Allen Scott1229 29-Apr-2016

Data warehouses are on the edge of the line, trying to cope with growing needs on their finite resources. The sudden growth in the volumes of data sets generated in the world has also impacted data warehouses because the amount of data they handle are expanding — partly due to more structured data is created but also because we often have to manage the regulatory requirements designed to maintain query able access to historical data. Also, the exceling power in data warehouses is usually used to process transformations of the relational data (RDBMS) as it either comes to the warehouse itself or is put into a child data mart (a separate subset of the data warehouse) for a separate analytics application. In addition, the demand is rising for analysts to design new queries against the structured data stored in warehouses, and these kinds of ad hoc queries might use significant data processing resources. Many times a one-time report may suffice, and many times an exploratory analysis is required to find questions that haven’t been asked yet that may yield significant business results. The bottom line is that data warehouses are typically being used for reasons beyond their original design.

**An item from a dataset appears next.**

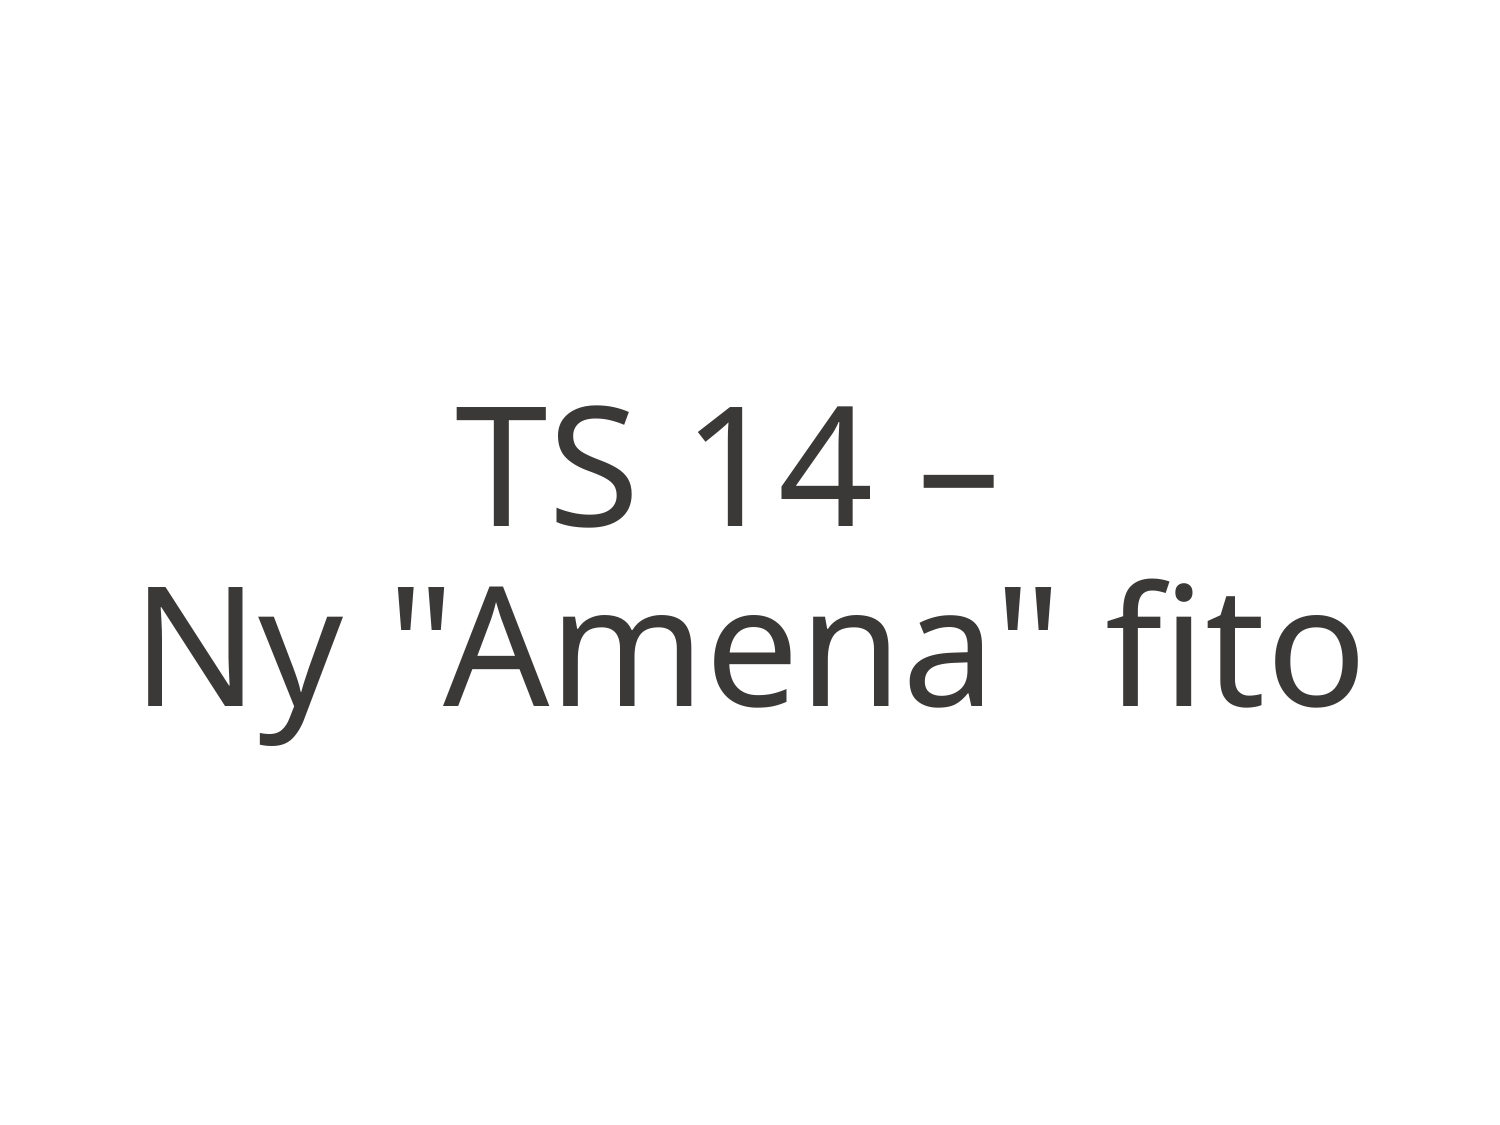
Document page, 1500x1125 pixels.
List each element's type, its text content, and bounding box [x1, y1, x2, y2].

In software development, Hadoop can provide significant relief in this situation, using high-level architecture, Hadoop can live alongside data warehouses and fulfill some of the purposes that they aren’t designed for.

Hadoop can modernize a data warehousing ecosystem by provide a landing zone for all data and persisting the data to provide a query able archive of cold data. Leveraging Hadoop’s large-scale batch processing efficiencies to pre-process and transform data for the warehouse. It also enables an environment for ad hoc data discovery.

On one hand, the Hadoop hype machine is in full gear and bent on world domination. This camp sees Hadoop replacing the relational database products that now power the world’s data warehouses. The argument here is compelling: Hadoop is cheap and scalable, and it has query able interfaces that are becoming increasingly faster and more closely compliant with ANSI SQL — the standard for programming applications used with database systems.

On the other hand, many relational warehouse vendors have gone out of their way to resist the appeal of all the Hadoop hype. Understandably, they won’t roll over and make way for Hadoop to replace their relational database offerings. They’ve adopted what we consider to be a protectionist stance, drawing a line between structured data, which they consider to be the exclusive domain of relational databases, and unstructured data, which is where they feel Hadoop can operate. In this model, they’re positioning Hadoop as solely a tool to transform unstructured data into a structured form for relational databases to store.